When the clients need to contact each other, they use the managers to find the appropriate process on the destination host. The mpirun process can be suspended, in which case it and the clients are suspended, but the mpd's and managers remain executing, so that they can unsuspend the clients when mpirun is unsuspended. Killing the mpirun process kills the clients and managers.
The same ring of mpd's can be used to run multiple jobs from multiple consoles at the same time. Under ordinary circumstances, there still needs to be a separate ring of mpd's for each user. For security purposes, each user needs to have a .mpdpasswd file in the user's home directory, readable only by the user, containing a password. This file is read when the mpd is started. Only mpd's that know this password can enter a ring of existing mpd's.
A new feature is the ability to configure the mpd system so that the daemons can be run as root. To do this, after configuring mpich you need to reconfigure in the mpid/mpd directory with --enable-root and remake. Then mpirun should be installed as a setuid program. Multiple users can use the same set of mpd's, which are run as root, although their mpirun, managers, and clients will be run as the user who invoked mpirun.
Because the MPD daemons are already in communication with one another
before the job starts, job startup is much faster than with the
ch_p4 device. The mpirun command for the ch_p4mpd device
has a number of special command-line arguments.
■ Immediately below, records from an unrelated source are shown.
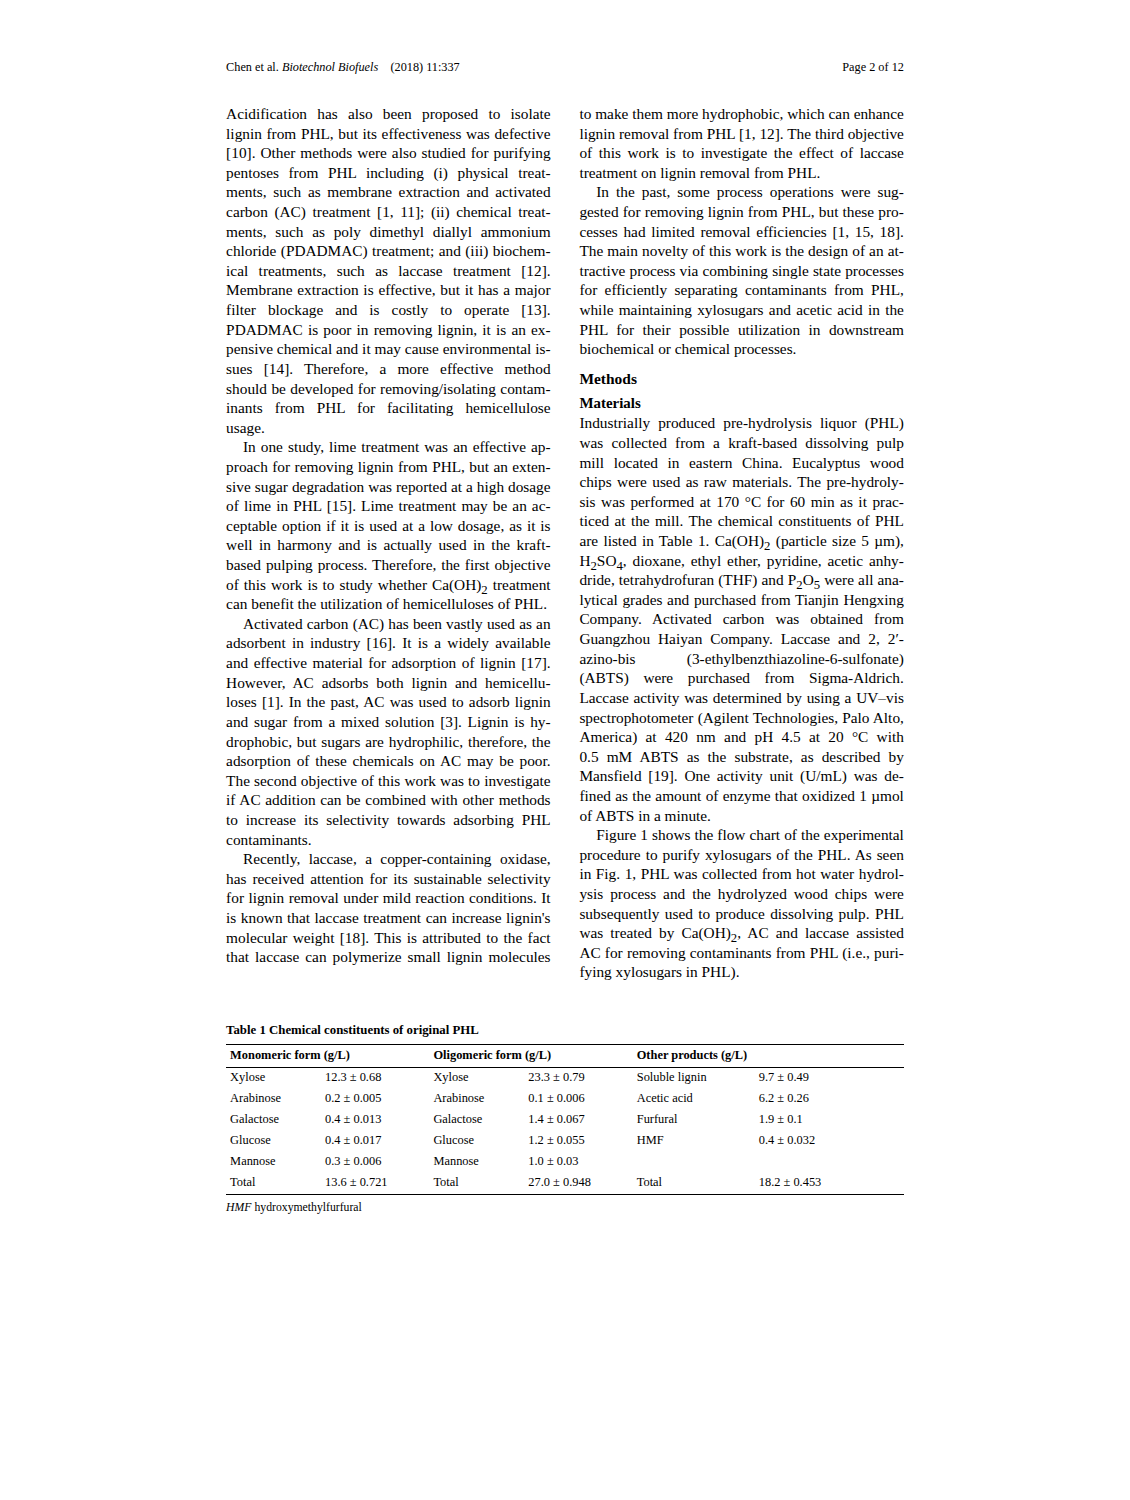Chen et al. Biotechnol Biofuels (2018) 11:337
Page 2 of 12
Acidification has also been proposed to isolate lignin from PHL, but its effectiveness was defective [10]. Other methods were also studied for purifying pentoses from PHL including (i) physical treatments, such as membrane extraction and activated carbon (AC) treatment [1, 11]; (ii) chemical treatments, such as poly dimethyl diallyl ammonium chloride (PDADMAC) treatment; and (iii) biochemical treatments, such as laccase treatment [12]. Membrane extraction is effective, but it has a major filter blockage and is costly to operate [13]. PDADMAC is poor in removing lignin, it is an expensive chemical and it may cause environmental issues [14]. Therefore, a more effective method should be developed for removing/isolating contaminants from PHL for facilitating hemicellulose usage.
In one study, lime treatment was an effective approach for removing lignin from PHL, but an extensive sugar degradation was reported at a high dosage of lime in PHL [15]. Lime treatment may be an acceptable option if it is used at a low dosage, as it is well in harmony and is actually used in the kraft-based pulping process. Therefore, the first objective of this work is to study whether Ca(OH)2 treatment can benefit the utilization of hemicelluloses of PHL.
Activated carbon (AC) has been vastly used as an adsorbent in industry [16]. It is a widely available and effective material for adsorption of lignin [17]. However, AC adsorbs both lignin and hemicelluloses [1]. In the past, AC was used to adsorb lignin and sugar from a mixed solution [3]. Lignin is hydrophobic, but sugars are hydrophilic, therefore, the adsorption of these chemicals on AC may be poor. The second objective of this work was to investigate if AC addition can be combined with other methods to increase its selectivity towards adsorbing PHL contaminants.
Recently, laccase, a copper-containing oxidase, has received attention for its sustainable selectivity for lignin removal under mild reaction conditions. It is known that laccase treatment can increase lignin's molecular weight [18]. This is attributed to the fact that laccase can polymerize small lignin molecules to make them more hydrophobic, which can enhance lignin removal from PHL [1, 12]. The third objective of this work is to investigate the effect of laccase treatment on lignin removal from PHL.
In the past, some process operations were suggested for removing lignin from PHL, but these processes had limited removal efficiencies [1, 15, 18]. The main novelty of this work is the design of an attractive process via combining single state processes for efficiently separating contaminants from PHL, while maintaining xylosugars and acetic acid in the PHL for their possible utilization in downstream biochemical or chemical processes.
Methods
Materials
Industrially produced pre-hydrolysis liquor (PHL) was collected from a kraft-based dissolving pulp mill located in eastern China. Eucalyptus wood chips were used as raw materials. The pre-hydrolysis was performed at 170 °C for 60 min as it practiced at the mill. The chemical constituents of PHL are listed in Table 1. Ca(OH)2 (particle size 5 µm), H2SO4, dioxane, ethyl ether, pyridine, acetic anhydride, tetrahydrofuran (THF) and P2O5 were all analytical grades and purchased from Tianjin Hengxing Company. Activated carbon was obtained from Guangzhou Haiyan Company. Laccase and 2, 2′-azino-bis (3-ethylbenzthiazoline-6-sulfonate) (ABTS) were purchased from Sigma-Aldrich. Laccase activity was determined by using a UV–vis spectrophotometer (Agilent Technologies, Palo Alto, America) at 420 nm and pH 4.5 at 20 °C with 0.5 mM ABTS as the substrate, as described by Mansfield [19]. One activity unit (U/mL) was defined as the amount of enzyme that oxidized 1 µmol of ABTS in a minute.
Figure 1 shows the flow chart of the experimental procedure to purify xylosugars of the PHL. As seen in Fig. 1, PHL was collected from hot water hydrolysis process and the hydrolyzed wood chips were subsequently used to produce dissolving pulp. PHL was treated by Ca(OH)2, AC and laccase assisted AC for removing contaminants from PHL (i.e., purifying xylosugars in PHL).
Table 1 Chemical constituents of original PHL
| Monomeric form (g/L) | Oligomeric form (g/L) | Other products (g/L) |
| --- | --- | --- |
| Xylose | 12.3 ± 0.68 | Xylose | 23.3 ± 0.79 | Soluble lignin | 9.7 ± 0.49 |
| Arabinose | 0.2 ± 0.005 | Arabinose | 0.1 ± 0.006 | Acetic acid | 6.2 ± 0.26 |
| Galactose | 0.4 ± 0.013 | Galactose | 1.4 ± 0.067 | Furfural | 1.9 ± 0.1 |
| Glucose | 0.4 ± 0.017 | Glucose | 1.2 ± 0.055 | HMF | 0.4 ± 0.032 |
| Mannose | 0.3 ± 0.006 | Mannose | 1.0 ± 0.03 | | |
| Total | 13.6 ± 0.721 | Total | 27.0 ± 0.948 | Total | 18.2 ± 0.453 |
HMF hydroxymethylfurfural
If you type mpirun with
no arguments, they are displayed:
% mpirun Usage: mpirun <args> executable <args_to_executable> Arguments are: -np num_processes_to_run (required as first two args) [-s] (close stdin; can run in bkgd w/o tty input problems) [-g group_size] (start group_size processes per mpd) [-m machine_file] (filename for allowed machines) [-l] (line labels; unique id for each process' output [-1] (do NOT start first process locally) [-y] (run as Myrinet job)The -1 option allows you, for example, to run mpirun on a ``login'' or ``development'' node on your cluster but to start all the application processes on ``computation'' nodes.
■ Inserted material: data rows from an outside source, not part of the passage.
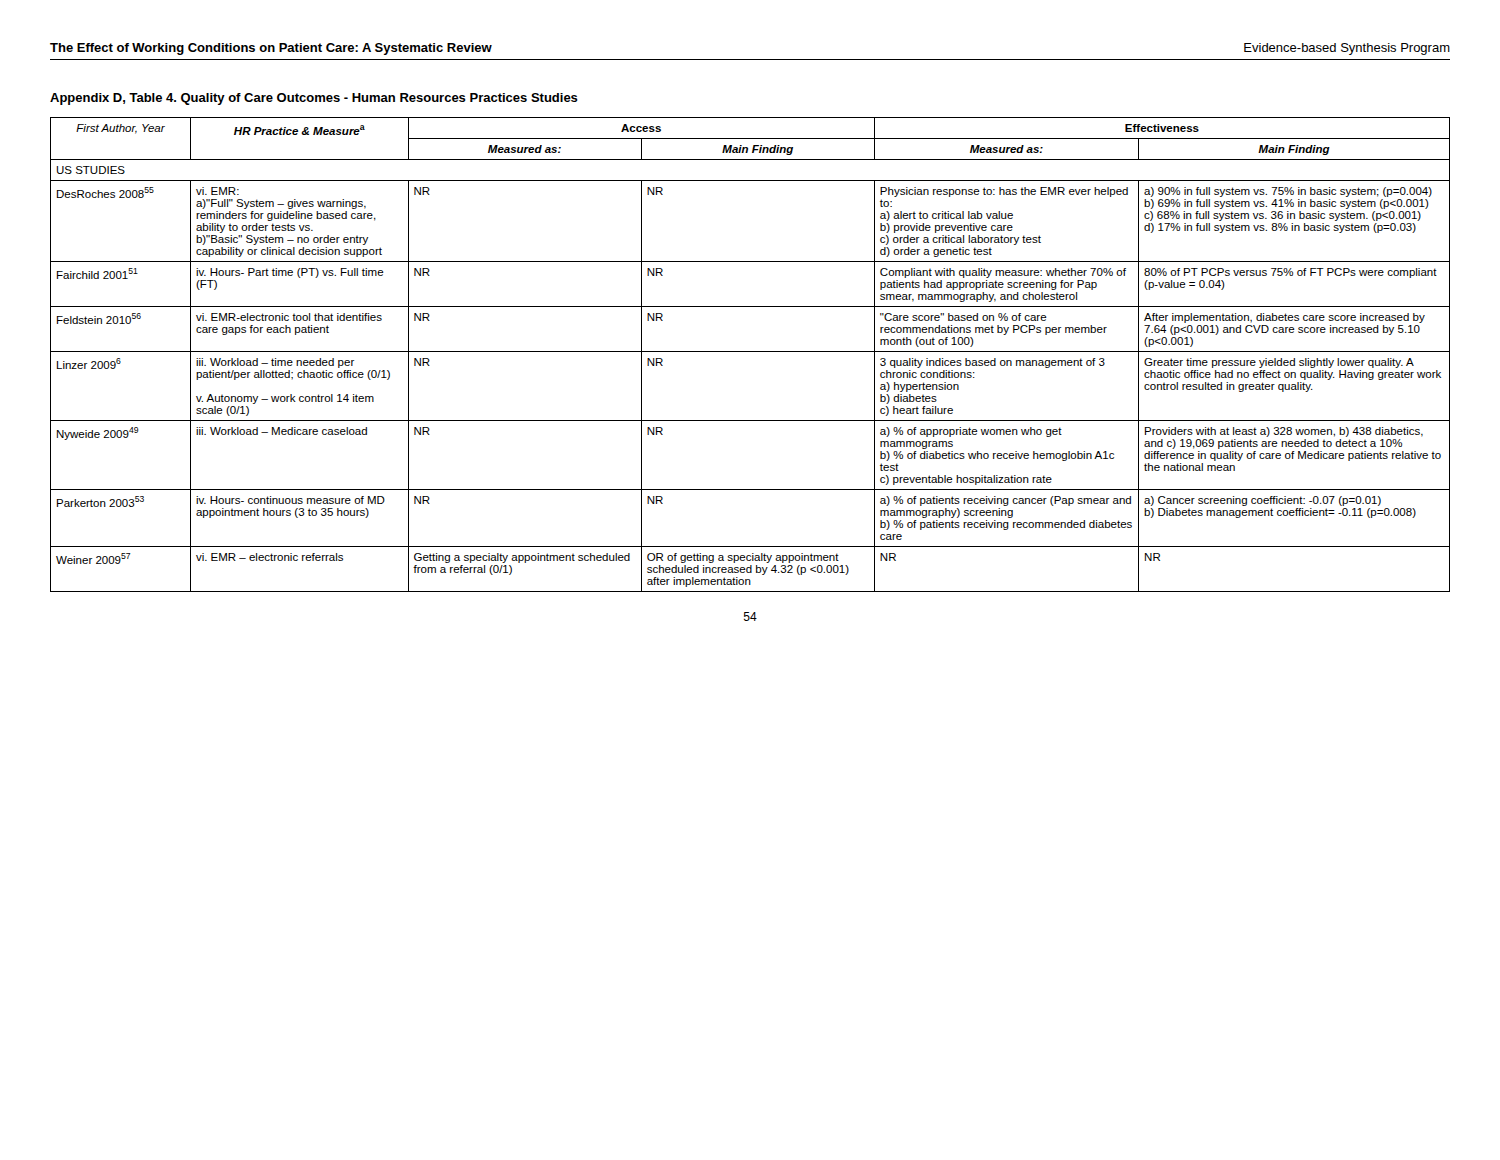The Effect of Working Conditions on Patient Care: A Systematic Review
Evidence-based Synthesis Program
Appendix D, Table 4. Quality of Care Outcomes - Human Resources Practices Studies
| First Author, Year | HR Practice & Measure a | Access | Effectiveness |
| --- | --- | --- | --- |
| Measured as: | Main Finding | Measured as: | Main Finding |
| US STUDIES |
| DesRoches 2008 55 | vi. EMR: a)"Full" System – gives warnings, reminders for guideline based care, ability to order tests vs. b)"Basic" System – no order entry capability or clinical decision support | NR | NR | Physician response to: has the EMR ever helped to: a) alert to critical lab value b) provide preventive care c) order a critical laboratory test d) order a genetic test | a) 90% in full system vs. 75% in basic system; (p=0.004) b) 69% in full system vs. 41% in basic system (p<0.001) c) 68% in full system vs. 36 in basic system. (p<0.001) d) 17% in full system vs. 8% in basic system (p=0.03) |
| Fairchild 2001 51 | iv. Hours- Part time (PT) vs. Full time (FT) | NR | NR | Compliant with quality measure: whether 70% of patients had appropriate screening for Pap smear, mammography, and cholesterol | 80% of PT PCPs versus 75% of FT PCPs were compliant (p-value = 0.04) |
| Feldstein 2010 56 | vi. EMR-electronic tool that identifies care gaps for each patient | NR | NR | "Care score" based on % of care recommendations met by PCPs per member month (out of 100) | After implementation, diabetes care score increased by 7.64 (p<0.001) and CVD care score increased by 5.10 (p<0.001) |
| Linzer 2009 6 | iii. Workload – time needed per patient/per allotted; chaotic office (0/1) v. Autonomy – work control 14 item scale (0/1) | NR | NR | 3 quality indices based on management of 3 chronic conditions: a) hypertension b) diabetes c) heart failure | Greater time pressure yielded slightly lower quality. A chaotic office had no effect on quality. Having greater work control resulted in greater quality. |
| Nyweide 2009 49 | iii. Workload – Medicare caseload | NR | NR | a) % of appropriate women who get mammograms b) % of diabetics who receive hemoglobin A1c test c) preventable hospitalization rate | Providers with at least a) 328 women, b) 438 diabetics, and c) 19,069 patients are needed to detect a 10% difference in quality of care of Medicare patients relative to the national mean |
| Parkerton 2003 53 | iv. Hours- continuous measure of MD appointment hours (3 to 35 hours) | NR | NR | a) % of patients receiving cancer (Pap smear and mammography) screening b) % of patients receiving recommended diabetes care | a) Cancer screening coefficient: -0.07 (p=0.01) b) Diabetes management coefficient= -0.11 (p=0.008) |
| Weiner 2009 57 | vi. EMR – electronic referrals | Getting a specialty appointment scheduled from a referral (0/1) | OR of getting a specialty appointment scheduled increased by 4.32 (p <0.001) after implementation | NR | NR |
54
The program mpirun runs in a separate (non-MPI) process that starts the MPI processes running the specified executable. It serves as a single-process representative of the parallel MPI processes in that signals sent to it, such as ^Z and ^C are conveyed by the MPD system to all the processes. The output streams stdout and stderr from the MPI processes are routed back to the stdout and stderr of mpirun. As in most MPI implementations, mpirun's stdin is routed to the stdin of the MPI process with rank 0.